Plaintiff was represented by J. Vaughan Millane, Jr., Esq. when she commenced this medical malpractice action against defendants.   At a pretrial conference, Millane entered into a written stipulation with defendants' attorneys precluding plaintiff from presenting any evidence concerning the permanency of her injuries.   Millane died several months before trial and plaintiff learned of the stipulation after retaining a new attorney.   Plaintiff moved to vacate the stipulation, contending that Millane had exceeded the scope of his authority because the stipulation was contrary to her express directives.

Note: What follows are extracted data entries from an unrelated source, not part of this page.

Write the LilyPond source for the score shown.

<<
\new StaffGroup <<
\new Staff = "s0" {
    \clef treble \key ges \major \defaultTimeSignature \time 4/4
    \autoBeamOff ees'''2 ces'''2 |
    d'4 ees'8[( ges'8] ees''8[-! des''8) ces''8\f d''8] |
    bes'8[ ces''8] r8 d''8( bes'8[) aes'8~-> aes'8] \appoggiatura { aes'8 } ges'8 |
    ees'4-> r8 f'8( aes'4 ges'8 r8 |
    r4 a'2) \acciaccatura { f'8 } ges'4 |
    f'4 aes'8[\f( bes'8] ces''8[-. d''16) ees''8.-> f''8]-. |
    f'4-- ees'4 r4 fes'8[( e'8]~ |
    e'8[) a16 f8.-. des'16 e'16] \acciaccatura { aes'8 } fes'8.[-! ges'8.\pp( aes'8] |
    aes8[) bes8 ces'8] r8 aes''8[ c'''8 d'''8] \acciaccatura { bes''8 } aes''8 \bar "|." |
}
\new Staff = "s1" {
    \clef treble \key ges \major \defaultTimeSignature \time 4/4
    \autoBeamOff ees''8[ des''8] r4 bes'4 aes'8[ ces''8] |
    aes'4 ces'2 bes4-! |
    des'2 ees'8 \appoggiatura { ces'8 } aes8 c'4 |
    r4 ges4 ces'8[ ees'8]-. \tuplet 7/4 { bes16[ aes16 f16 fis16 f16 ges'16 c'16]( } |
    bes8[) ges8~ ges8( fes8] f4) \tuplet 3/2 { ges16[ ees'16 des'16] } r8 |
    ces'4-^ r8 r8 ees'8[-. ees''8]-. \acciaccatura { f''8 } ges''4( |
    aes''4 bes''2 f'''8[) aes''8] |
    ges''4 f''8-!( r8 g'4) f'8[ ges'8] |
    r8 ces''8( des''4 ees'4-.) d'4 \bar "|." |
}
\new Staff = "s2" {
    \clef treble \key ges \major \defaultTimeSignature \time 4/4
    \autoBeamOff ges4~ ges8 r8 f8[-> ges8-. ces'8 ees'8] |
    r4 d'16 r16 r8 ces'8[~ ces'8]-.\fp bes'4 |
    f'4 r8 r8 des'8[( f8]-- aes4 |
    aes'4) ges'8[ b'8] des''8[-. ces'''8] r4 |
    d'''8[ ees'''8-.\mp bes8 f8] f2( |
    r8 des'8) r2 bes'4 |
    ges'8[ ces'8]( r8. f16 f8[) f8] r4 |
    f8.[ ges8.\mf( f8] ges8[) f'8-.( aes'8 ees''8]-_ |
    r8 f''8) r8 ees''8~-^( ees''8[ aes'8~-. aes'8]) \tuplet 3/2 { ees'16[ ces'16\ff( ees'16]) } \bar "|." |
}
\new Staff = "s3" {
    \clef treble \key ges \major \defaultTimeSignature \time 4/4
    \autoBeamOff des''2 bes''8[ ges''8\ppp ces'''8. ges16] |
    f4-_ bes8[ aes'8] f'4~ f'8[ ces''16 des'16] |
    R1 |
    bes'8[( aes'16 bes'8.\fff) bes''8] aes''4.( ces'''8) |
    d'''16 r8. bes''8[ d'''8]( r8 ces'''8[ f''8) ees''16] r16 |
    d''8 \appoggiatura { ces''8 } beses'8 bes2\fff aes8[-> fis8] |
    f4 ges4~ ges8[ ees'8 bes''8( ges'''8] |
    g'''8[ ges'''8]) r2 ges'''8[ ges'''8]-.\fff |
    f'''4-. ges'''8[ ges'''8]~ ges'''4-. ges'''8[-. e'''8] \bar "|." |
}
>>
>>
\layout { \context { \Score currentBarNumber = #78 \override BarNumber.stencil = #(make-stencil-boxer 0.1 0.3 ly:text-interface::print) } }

 Supreme Court properly denied plaintiff's motion.   A stipulation “made by counsel may bind a client even where it exceeds counsel's actual authority if counsel had apparent authority to enter into the stipulation” (Lynch v. Lynch, 122 A.D.2d 572, 574, 505 N.Y.S.2d 739, lv. denied 68 N.Y.2d 610, 508 N.Y.S.2d 1027, 501 N.E.2d 600;  see, Hallock v. State of New York, 64 N.Y.2d 224, 228, 485 N.Y.S.2d 510, 474 N.E.2d 1178;  Chattin v. Klock Oil Co., 270 A.D.2d 852, 706 N.Y.S.2d 552).

 Because her attorney had a lengthy involvement in the case, engaging in settlement negotiations and appearing at pretrial conferences, he had apparent authority to enter into stipulations as a matter of law (see, Hallock v. State of New York, supra, at 231-232, 485 N.Y.S.2d 510, 474 N.E.2d 1178).   The presence of the attorney at pretrial conferences constitutes “an implied representation by [the client] to defendants that [the attorney] had authority” to bind the client to the stipulation (Hallock v. State of New York, supra, at 231-232, 485 N.Y.S.2d 510, 474 N.E.2d 1178).   Indeed, only those attorneys who are authorized to enter into binding stipulations may appear at pretrial conferences (see, 22 NYCRR 202.26 [e];  see also, 22 NYCRR 202.12[b] ).   The appearance of an attorney at a pretrial conference precludes the client from thereafter arguing that the attorney lacked such authority (see, Arvelo v. Multi Trucking, 194 A.D.2d 758, 759, 599 N.Y.S.2d 301).   Thus, in the absence of “cause sufficient to invalidate a contract, such as fraud, collusion, mistake or accident” (Hallock v. State of New York, supra, at 230, 485 N.Y.S.2d 510, 474 N.E.2d 1178), plaintiff is not entitled to vacatur of the stipulation (see, Javarone v. Pallone, 234 A.D.2d 814, 815, 651 N.Y.S.2d 664, appeal dismissed 89 N.Y.2d 1030, 658 N.Y.S.2d 245, 680 N.E.2d 619, 90 N.Y.2d 884, 661 N.Y.S.2d 827, 684 N.E.2d 276;  Arvelo v. Multi Trucking, supra, at 758-759, 599 N.Y.S.2d 301).

Order unanimously affirmed without costs.